Swimming is a great way to stay fit and improve your health. It’s also an excellent workout for your mind, and can help you reduce or manage mood disorders such as depression.
Getting started with swimming can be daunting, but it doesn’t have to be. There are a few simple steps you can take to get started and become a strong swimmer in no time.
Breathe properly and turn to breathe
Whether you’re swimming freestyle or breaststroke, breathing is key to your success. The more you breathe, the more oxygen your body gets and the more efficiently you swim.
Start by standing in the shallow end, holding onto the wall with your arms outstretched and facing down into the water. When you need to inhale, gently turn your head and allow one goggle/eye to come out of the water.
Once you’re comfortable with breathing and turning your head, you can move on to kicking on the wall. This will give you a little more movement and help you learn how to swim in a different way.
Rotate your body correctly
A proper rotation helps your shoulders and hips work together. This makes it easier for your arms to pull, and will increase the power of your stroke.
Try to rotate your body as much as you can, but don’t rotate too far. If you’re too far from your body, it will be difficult to reach forward and backward with your arms, and you won’t have enough torque to pull.

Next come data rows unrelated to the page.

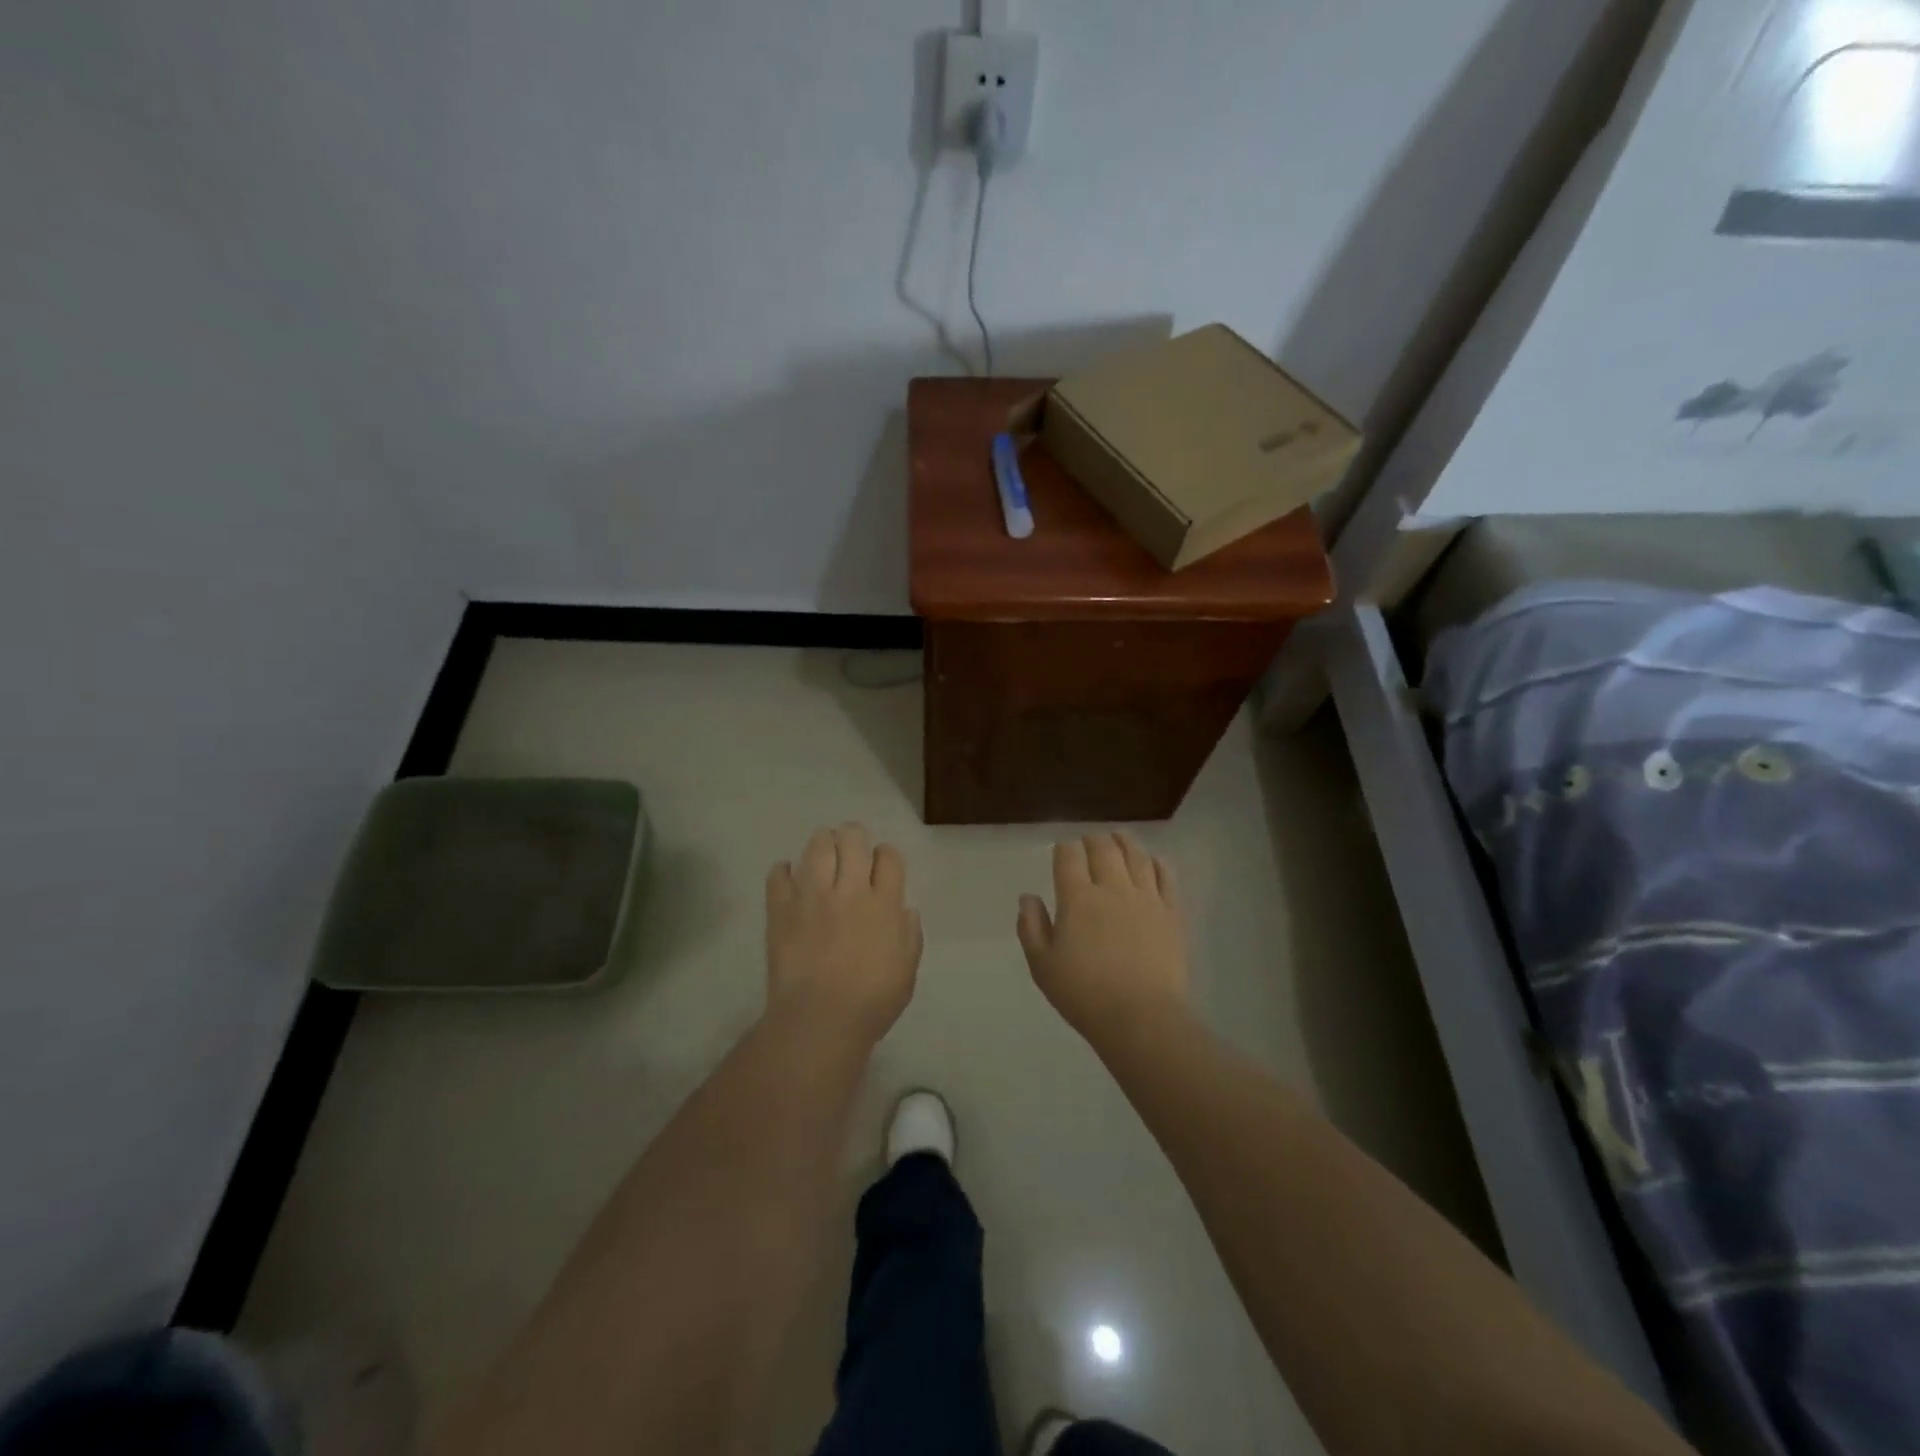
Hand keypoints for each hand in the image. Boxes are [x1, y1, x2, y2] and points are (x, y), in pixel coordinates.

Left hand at [765, 823, 922, 1049]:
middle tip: (850, 850)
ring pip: (817, 846)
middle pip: (852, 839)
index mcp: (884, 905)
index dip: (886, 856)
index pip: (889, 857)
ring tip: (822, 855)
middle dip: (853, 838)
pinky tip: (788, 877)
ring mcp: (812, 896)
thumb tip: (905, 909)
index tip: (881, 866)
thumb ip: (910, 936)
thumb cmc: (871, 1003)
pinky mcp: (781, 909)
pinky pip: (778, 874)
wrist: (819, 1021)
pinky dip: (783, 871)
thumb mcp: (906, 972)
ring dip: (822, 844)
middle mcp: (849, 891)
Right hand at [1017, 832, 1190, 1042]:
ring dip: (1124, 841)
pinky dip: (1157, 862)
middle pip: (1103, 849)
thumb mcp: (1043, 966)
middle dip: (1093, 840)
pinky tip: (1153, 860)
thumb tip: (1027, 897)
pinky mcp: (1172, 913)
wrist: (1141, 1017)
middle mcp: (1112, 888)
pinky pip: (1166, 876)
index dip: (1064, 848)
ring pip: (1136, 855)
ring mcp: (1146, 897)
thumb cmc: (1085, 995)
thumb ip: (1032, 927)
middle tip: (1089, 842)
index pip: (1069, 856)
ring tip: (1119, 837)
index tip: (1062, 851)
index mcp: (1077, 898)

Use fins when you’re first learning to swim and keep them on throughout your practice sessions. Fins will give you a little more movement as you learn your strokes and can be a handy tool if you need to move faster while still keeping your balance in the water.
Stroke judges and finish judges
Judges of stroke are positioned on each side of the pool to observe the correct stoke being used for each event, so they can make sure each competitor is using a consistent stoke. They also check that each stoke is performed consistently for the entire duration of the race.
Inspectors of turns
There are only a few inspectors of turns on each lane in a pool, and their role is to make sure that each competitor is starting and finishing the race as required by swimming rules. If an inspector notices a violation of the rules, they will report this to the chief inspector of turns who will pass it on to the referee.
The basic rules of swimming are:
Floating on your stomach
You can practice floating on your stomach by putting your feet flat on the floor, and doing a flutter kick with your legs. Alternatively, you can use a fin or kick board to help you glide across the water.
If you have trouble gliding, try doing this in a rip current, as it will make it easier to stay in the water. This will also help you avoid wasting energy by heading back for shore before you’re out of the rip current.